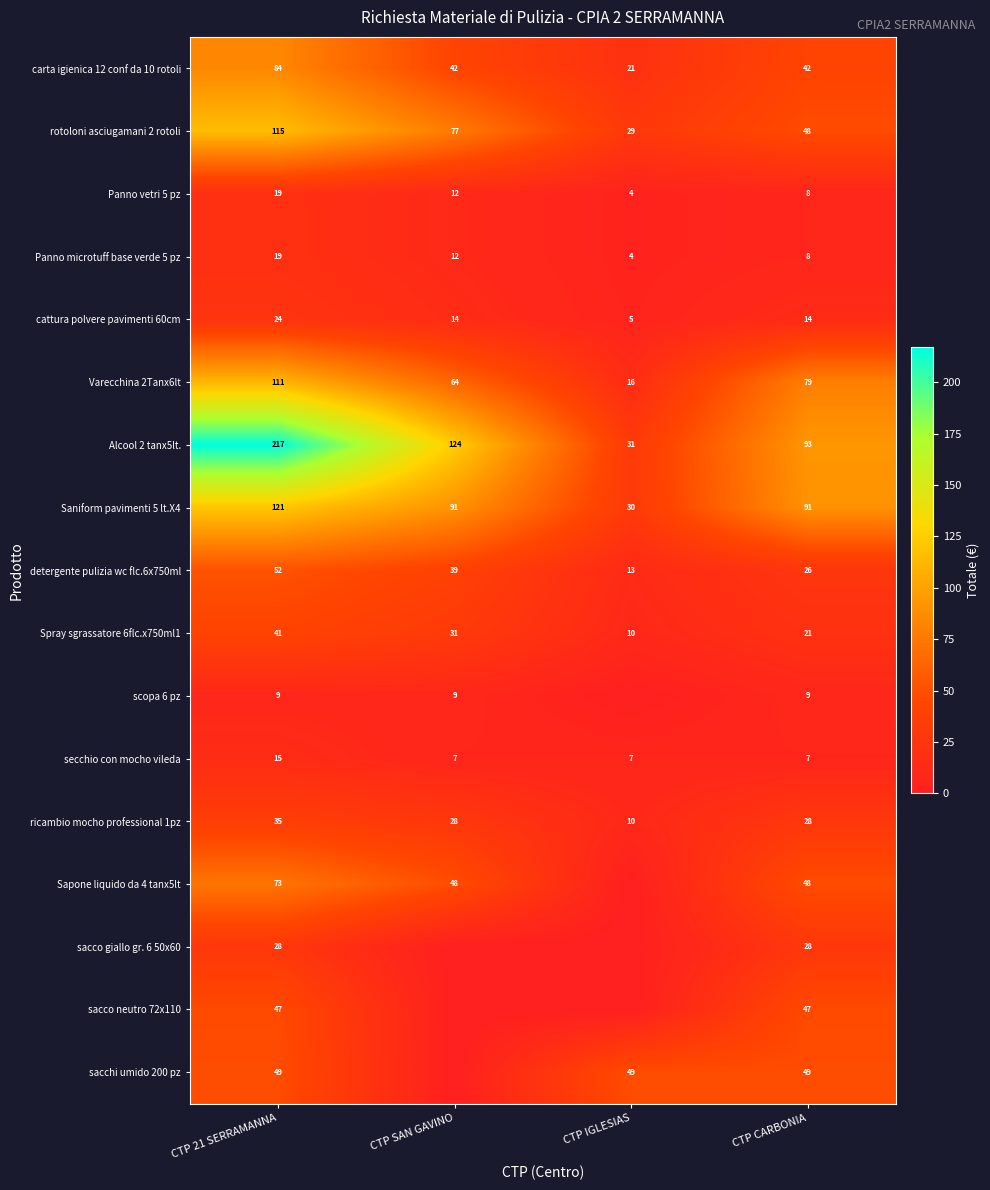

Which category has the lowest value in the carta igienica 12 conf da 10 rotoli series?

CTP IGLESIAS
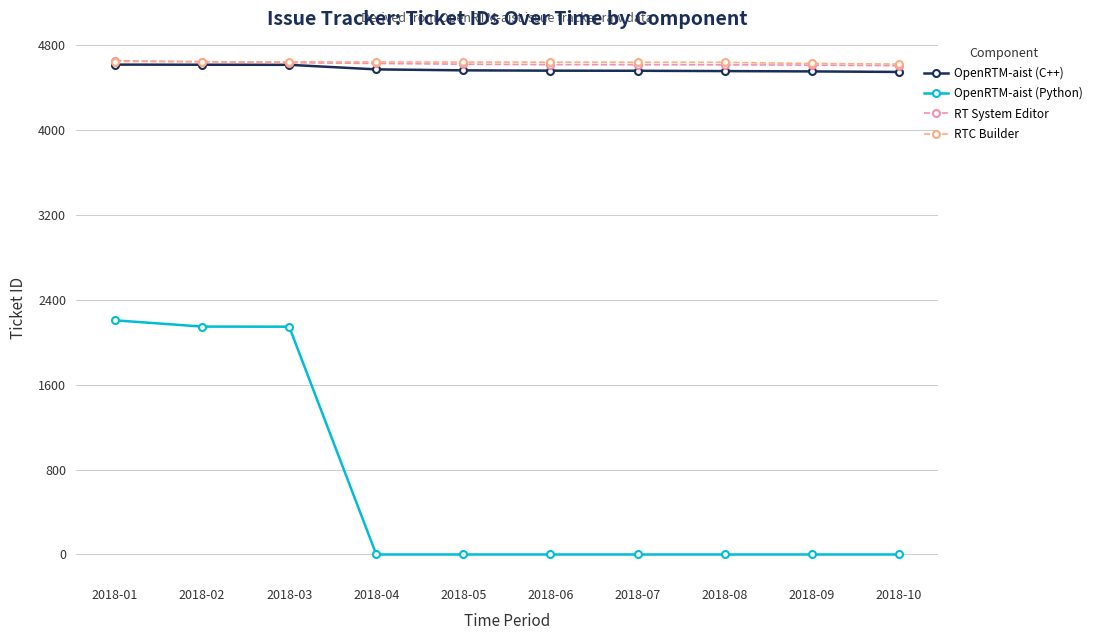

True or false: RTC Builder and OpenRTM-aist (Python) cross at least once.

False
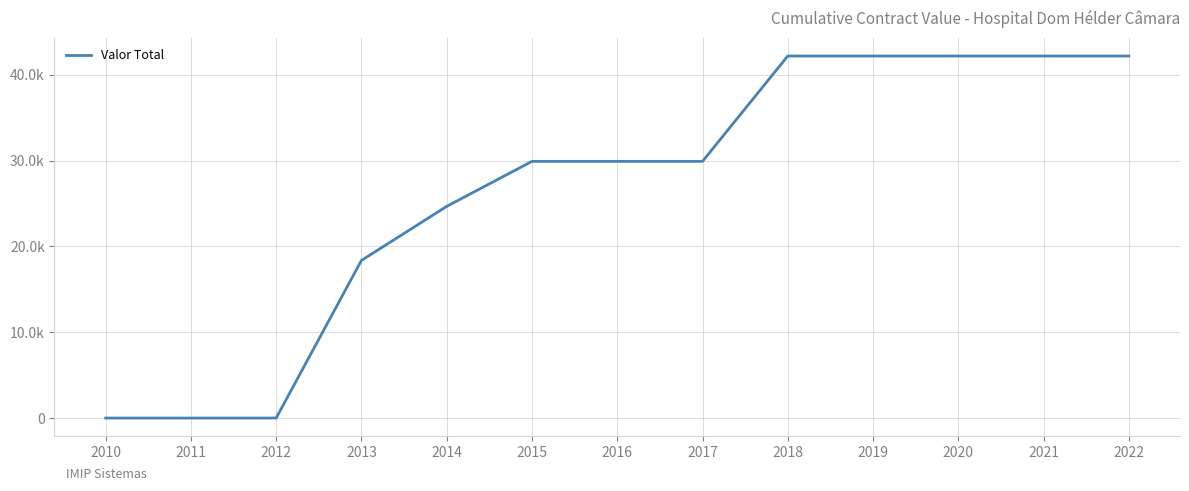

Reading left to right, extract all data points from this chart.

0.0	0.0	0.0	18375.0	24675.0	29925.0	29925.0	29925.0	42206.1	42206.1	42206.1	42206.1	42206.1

- - - - -

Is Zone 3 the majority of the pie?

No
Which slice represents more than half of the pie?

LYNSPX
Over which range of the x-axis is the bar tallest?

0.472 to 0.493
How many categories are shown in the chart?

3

- - - - -

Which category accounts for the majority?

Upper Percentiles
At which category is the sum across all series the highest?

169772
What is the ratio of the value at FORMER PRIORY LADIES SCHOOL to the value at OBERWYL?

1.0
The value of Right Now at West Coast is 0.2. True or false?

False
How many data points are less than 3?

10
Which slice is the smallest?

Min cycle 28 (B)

- - - - -

### WHAT IS EXPECTED:
Put the data from the line with "Upper Percentiles" to the line with "Min cycle 28 (B)", inclusive, into a JSON list of strings, one string per line, omitting blank lines.

### WRITTEN ANSWER:
[
  "Upper Percentiles",
  "At which category is the sum across all series the highest?",
  "169772",
  "What is the ratio of the value at FORMER PRIORY LADIES SCHOOL to the value at OBERWYL?",
  "1.0",
  "The value of Right Now at West Coast is 0.2. True or false?",
  "False",
  "How many data points are less than 3?",
  "10",
  "Which slice is the smallest?",
  "Min cycle 28 (B)"
]